In addition to our efforts providing technical expertise and training for the rover program, Canada is perhaps more famously known for its development of the Canadarm in 1981, which would go on to accompany the shuttles ninety times into space. And while its service of 30 years ended with the Space Shuttle program in 2011, its legacy continues on board the International Space Station (ISS) where future generations of the arm have been developed to assist with repairs and the delivery of supplies.

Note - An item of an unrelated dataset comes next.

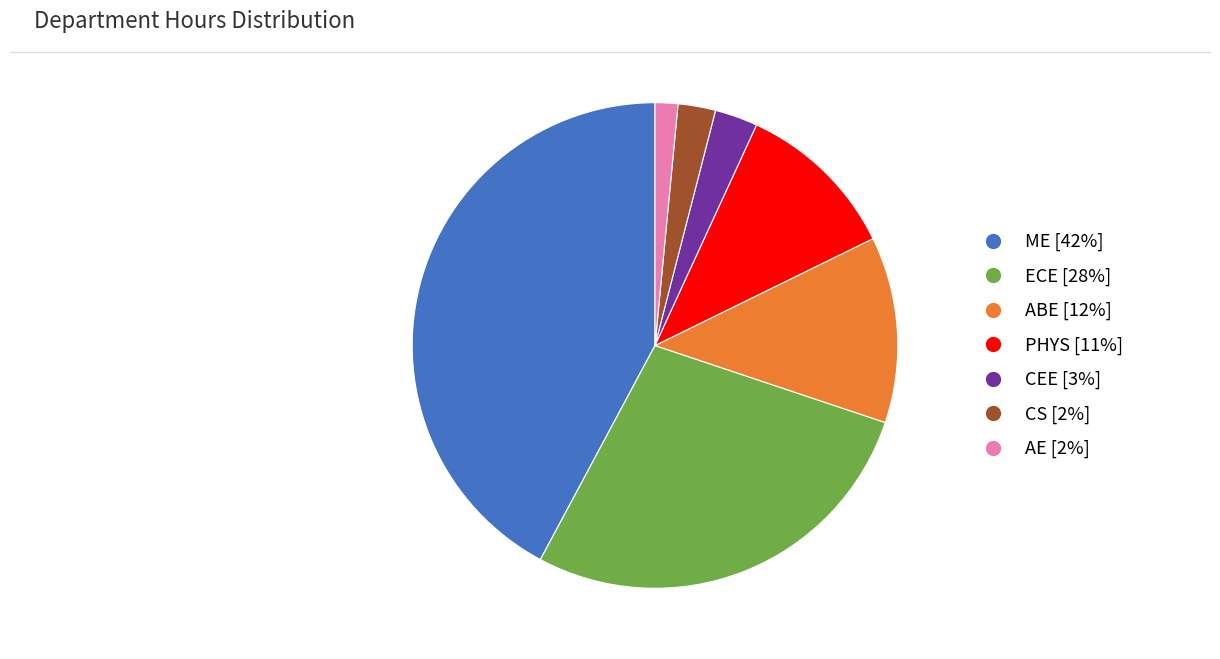

Between AE and CEE, which is larger?

CEE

And while the Canadarm2 is now regaled to maintenance and upkeep of the ISS, or helping to catch the occasional unpiloted spacecraft docking with the station, when it was first launched in April 19, 2001, this second generation arm was crucial to its building with the majority of its operation being manipulated by the crew aboard. However on our #CSAtweetup tour we discovered that most of the operations are now being run Earth side so that the expertise of the astronauts can be better put to use running experiments and collecting data. In fact St. Hubert is also where NASA and CSA personnel take their two-week crash course in the arm’s operation and familiarize themselves with the layout of the ISS, before going on to do more specialized training with simulators at other locations.

Building upon this success and expertise the Canadian Space Agency has begun working on the futuristic Next-Generation Canadarms (NGC). Preparing for a time when support service systems will not only be needed for low-Earth orbit or even the moon, but Mars and the other planets of our solar system, work has begun to develop prototypes for NGCs that will continue to aid in the simplification of repairs and performance of other tasks necessary for even deeper space exploration and galactic probes by autonomous satellites. This innovation however is not solely limited to agency prototypes, but also in finding ways to extend the life of existing platforms by enabling their servicing by tools capable of performing more delicate operations like Dextre. All of these innovations and advancements however don’t just stop with space, as they often inspire other scientists and engineers to come up with their own innovations to develop new materials and technologies for private industry, medicine, and other applications.